Il Museo Rosenbach rappresenta un’entità musicale -
ed un fenomeno - sorprendente, un anomalo caso da studio approfondito.
Il loro unico album, “Zarathustra”,
è considerato uno dei capisaldi della musica progressiva italiana, ma come ben
sanno gli appassionati del genere trovò alle origini vita dura, durissima, per
effetto di errate valutazioni di stampo ideologico. Era un periodo di forti
messaggi, trasmessi soprattutto dal filone cantautorale, ma la rigidità giovanile tipica di quei giorni era in
grado di offuscare le menti, anche dei più ispirati.
A distanza di quarant’anni il Museo Rosembach ritorna, e lo fa proprio con la rivisitazione di Zarathustra, proposto in maniera
singolare, come testimonia il titolo dell’album, “ Zarathustra, Live in Studio”( AEREOSTELLA).
Per tutti i particolari relativi al progetto rimando all’intervista
a seguire, realizzata con Alberto Moreno, uno dei tre “antichi” della band,
assieme a Stefano
“Lupo” Galifi e a Giancarlo Golzi.
Quale il significato di una riproposizione dell’esistente a distanza di così tanto tempo?
L’impressione è che si voglia rifare il punto zero,
ovviamente rimodernato, per poi spiccare il volo con nuovi lavori che, come
Moreno dice, sono già in cantiere e in avanzato stato formativo.
Esiste forse un altro motivo, l’amore dell’oriente per il prog
italiano, ed in particolare per questa opera simbolo, già arrivata da quelle
parti un anno e mezzo fa, quando Lupo la presentò assieme al Tempio delle Clessidre, la band con cui
militava sino a pochi mesi fa. E ora Il Museo Rosenbach è atteso in Giappone…
Vediamo le differenze tra il prima ed il dopo.
Partiamo dai contenuti… immutati, naturalmente. Ma il contesto
è profondamente cambiato, in peggio, e il concetto del “superuomo” ha assunto
un significato differente, diventando il terreno in cui prolifica la normalità,
la coesistenza con la semplicità, il ritorno alle origini e la voglia di
serenità.

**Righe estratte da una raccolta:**
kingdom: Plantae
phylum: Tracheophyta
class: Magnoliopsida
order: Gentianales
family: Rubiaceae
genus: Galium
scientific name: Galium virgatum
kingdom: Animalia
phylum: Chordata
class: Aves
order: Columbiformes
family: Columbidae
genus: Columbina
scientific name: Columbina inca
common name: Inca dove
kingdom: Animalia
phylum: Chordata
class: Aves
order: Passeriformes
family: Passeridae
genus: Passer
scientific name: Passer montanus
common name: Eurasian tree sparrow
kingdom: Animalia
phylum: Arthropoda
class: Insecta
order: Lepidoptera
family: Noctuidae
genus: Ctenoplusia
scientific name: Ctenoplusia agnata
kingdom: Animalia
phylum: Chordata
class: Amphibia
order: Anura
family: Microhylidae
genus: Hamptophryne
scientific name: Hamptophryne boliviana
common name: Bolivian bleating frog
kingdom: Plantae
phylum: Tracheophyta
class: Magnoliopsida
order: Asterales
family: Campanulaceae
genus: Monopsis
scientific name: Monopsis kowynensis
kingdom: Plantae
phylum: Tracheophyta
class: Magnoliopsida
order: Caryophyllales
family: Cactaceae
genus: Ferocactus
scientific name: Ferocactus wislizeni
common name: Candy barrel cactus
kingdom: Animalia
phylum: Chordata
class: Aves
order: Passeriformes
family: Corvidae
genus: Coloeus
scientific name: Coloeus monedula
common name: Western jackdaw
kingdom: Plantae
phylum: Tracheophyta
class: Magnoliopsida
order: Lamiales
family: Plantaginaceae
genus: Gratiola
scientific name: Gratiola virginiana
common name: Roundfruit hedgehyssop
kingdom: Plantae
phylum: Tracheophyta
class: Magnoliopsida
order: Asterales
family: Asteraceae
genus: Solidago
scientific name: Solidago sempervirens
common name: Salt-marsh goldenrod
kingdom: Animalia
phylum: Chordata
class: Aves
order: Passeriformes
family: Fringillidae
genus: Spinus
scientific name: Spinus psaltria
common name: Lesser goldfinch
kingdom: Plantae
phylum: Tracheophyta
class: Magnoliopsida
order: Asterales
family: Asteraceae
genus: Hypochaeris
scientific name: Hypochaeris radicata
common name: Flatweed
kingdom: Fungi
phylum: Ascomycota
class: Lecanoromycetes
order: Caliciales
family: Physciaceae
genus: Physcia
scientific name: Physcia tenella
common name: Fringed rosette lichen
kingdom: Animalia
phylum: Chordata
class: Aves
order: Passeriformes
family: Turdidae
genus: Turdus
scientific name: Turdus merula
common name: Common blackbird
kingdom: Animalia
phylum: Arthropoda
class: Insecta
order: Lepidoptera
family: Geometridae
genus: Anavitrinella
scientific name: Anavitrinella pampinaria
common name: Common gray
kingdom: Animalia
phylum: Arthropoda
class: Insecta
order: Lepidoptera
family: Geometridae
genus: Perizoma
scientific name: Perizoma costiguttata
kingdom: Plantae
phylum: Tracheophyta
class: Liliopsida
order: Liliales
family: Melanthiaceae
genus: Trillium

**COMPITO:** Continua, per favore, il testo sul Museo Rosenbach a partire dalla frase che segue quella conclusa da «serenità».

**RISULTATO DELL'ESERCIZIO:**
Non ho potuto fare a meno
di ascoltare le due versioni comparate (a memoria non mi era mai
capitato), e la prima cosa che salta agli occhi è la modifica della track list, che in questo “Live
in Studio” è capovolta, con la famosa suite situata nell’ideale lato B,
precisa scelta preparatoria alle esecuzioni live, momento per cui è stata
progettata una evoluzione crescente che raggiunge l’apice con i 22 minuti del
pezzo forte Zarathustra.
Anche la line up è
cambiata, rinforzata e ringiovanita, e così accanto a Moreno (non più al basso ma alle tastiere), Galifi (voce) e Golzi
(batteria), troviamo la doppia chitarra di Max
Borelli e Sandro Libra, la
seconda tastiera di Fabio Meggetto e
il basso di Andy Senis. Una
formazione corposa per un sound rinvigorito.
Accennavo ad un ascolto comparato, che in alcuni caso ha
significato alternare lo stesso brano nelle stesse precise modalità. Impossibile
criticare la prima versione, e le imprecisioni tecniche legate alla vecchia
registrazione fanno parte del profumo dell’epoca, ma è indubbio che le attuali
tecniche disponibili abbiano permesso di rilasciare un album perfetto e godibile in
tutti i suoi dettagli.
La nuova linfa poi appare particolarmente azzeccata, e gli
innesti hanno messo a disposizione un importante tasso tecnico ed entusiasmo,
fattori che probabilmente si sono rivelati motivanti per i tre membri
originali.
Mi era capitato di ascoltare l’intero Zarathustra qualche
anno fa, presentato on stage dal Tempio delle Clessidre, ed era stato
emozionante… sono ora curioso di vedere il vero Museo all’opera, senza dover
fare 12 ore di volo.
Per il momento accontentiamoci del supporto digitale, e se le
premesse sono queste possiamo dire…. bentornato Museo Rosenbach!
L’INTERVISTA
Che cosa ha fatto
scattare la molla… perché dopo tanti anni avete ridato vita al Museo Rosenbach?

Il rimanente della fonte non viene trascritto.